Intravenous granulocyte colony-stimulating factor increases the release of tumour necrosis factor and interleukin-1beta into the cerebrospinal fluid, but does not inhibit the growth of Streptococcus pneumoniae in experimental meningitis.

Granulocyte colony-stimulating factor (G-CSF) possesses an antimicrobial effect in several animal models of infection. To evaluate a possible effect of G-CSF on the course of pneumococcal meningitis, rabbits infected intracisternally (i.c.) with Streptococcus pneumoniae type 3 (n = 7) received 50 microgram/kg of rhG-CSF intravenously (i.v.) 1 h prior to infection. Seven infected animals served as controls. Uninfected rabbits received 10 microgram of G-CSF (n = 3), 2 microgram G-CSF (n = 3) or saline (n = 3) i.c. G-CSF injected i.c. did not produce cerebrospinal fluid (CSF) leucocytosis. Compared with the control group, i.v. G-CSF given prior to i.c. infection increased the percentage of granulocytes in blood 6 h and 12 h after infection.
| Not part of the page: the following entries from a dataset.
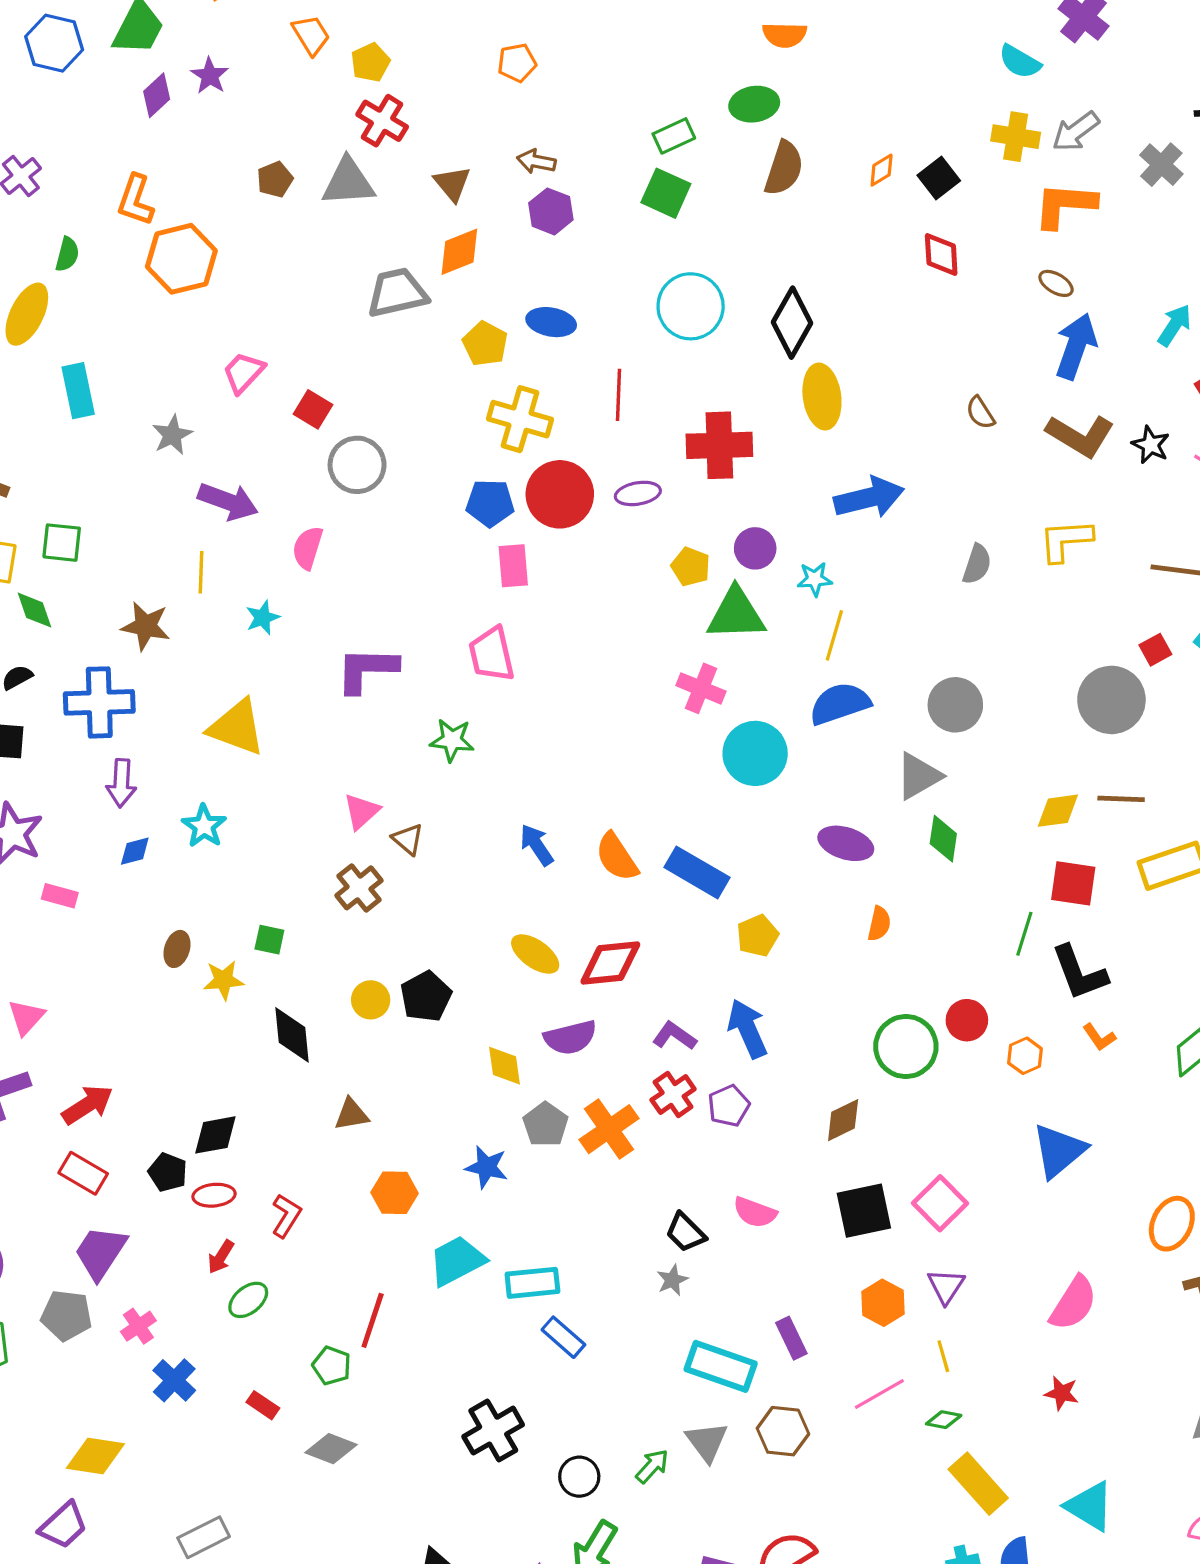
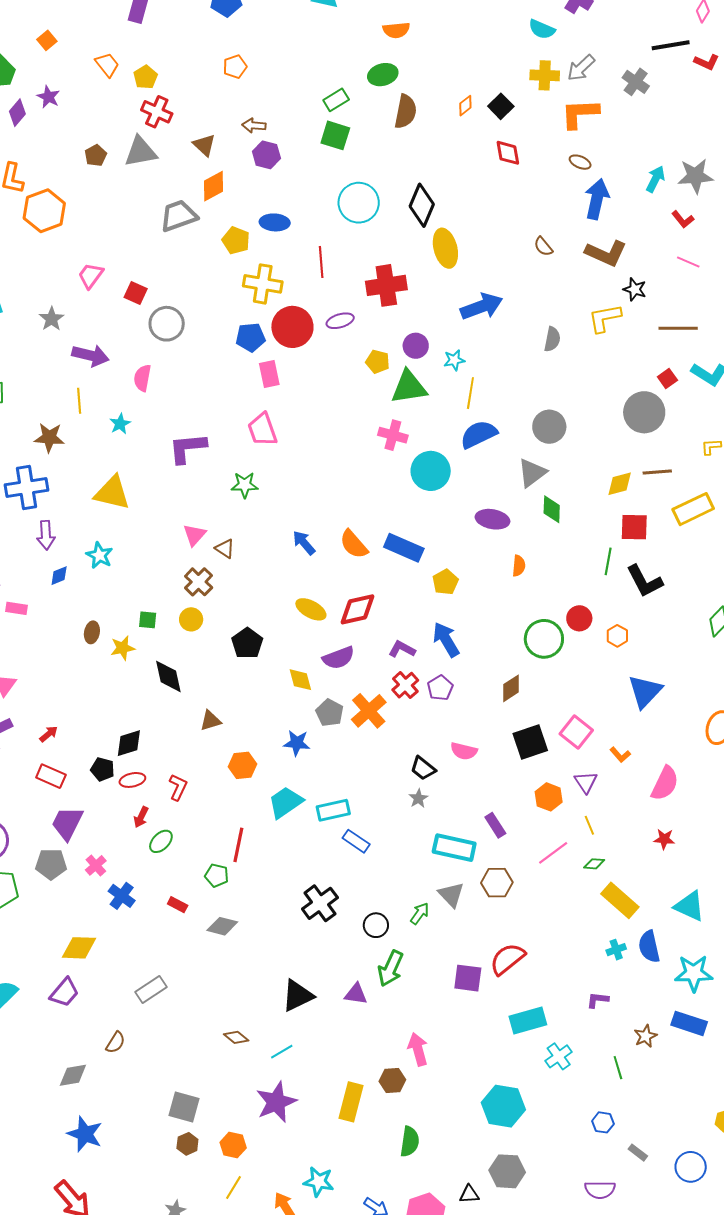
black star: (1151, 445) -> (635, 289), moved
yellow circle: (371, 1000) -> (191, 619), moved
orange L-shape: (1099, 1037) -> (620, 755), moved
red arrow: (87, 1105) -> (49, 734), size x0.6

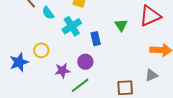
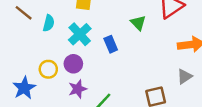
cyan semicircle: (48, 13) -> (49, 23), turned -120
purple circle: (85, 62) -> (73, 64), moved

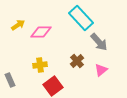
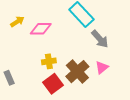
brown cross: (77, 61) -> (77, 72), moved, size x1.6
yellow cross: (40, 65) -> (49, 61), moved

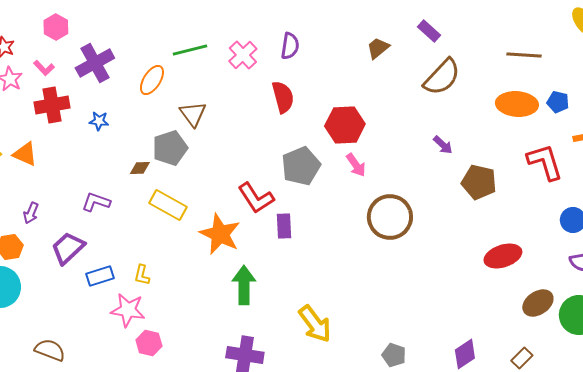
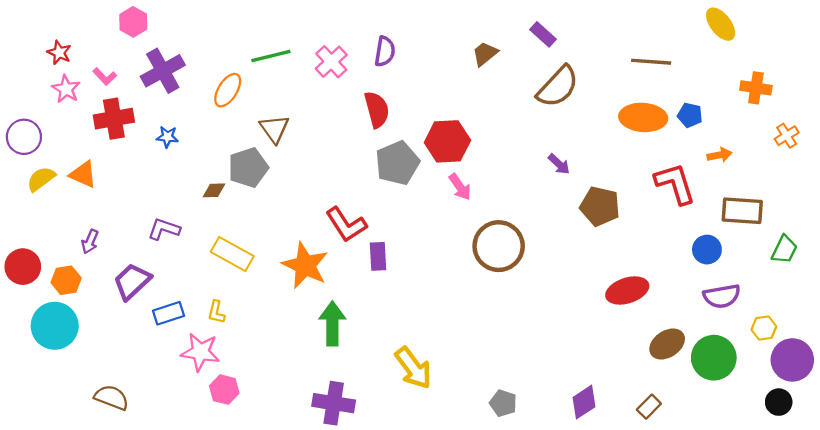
pink hexagon: (56, 27) -> (133, 22), moved
gray pentagon: (301, 166) -> (397, 163), moved
yellow rectangle: (168, 205) -> (232, 254), moved

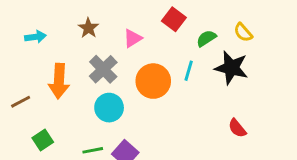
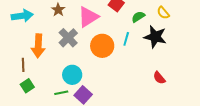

Twelve hours after infection, CSF tumour necrosis factor (TNF) activity and CSF interleukin (IL)-1beta concentrations were significantly higher in G-CSF-treated animals. G-CSF did not decrease bacterial growth in the subarachnoid space and the CSF leucocyte densities were not influenced. At 24 h after infection, G-CSF did not reduce the CSF concentrations of neurone-specific enolase and the density of apoptotic neurones in the dentate gyrus of the hippocampus. In conclusion, i.v. G-CSF increased the concentration of pro-inflammatory cytokines in the CSF but did not decrease the growth of Streptococcus pneumoniae in the subarachnoid space.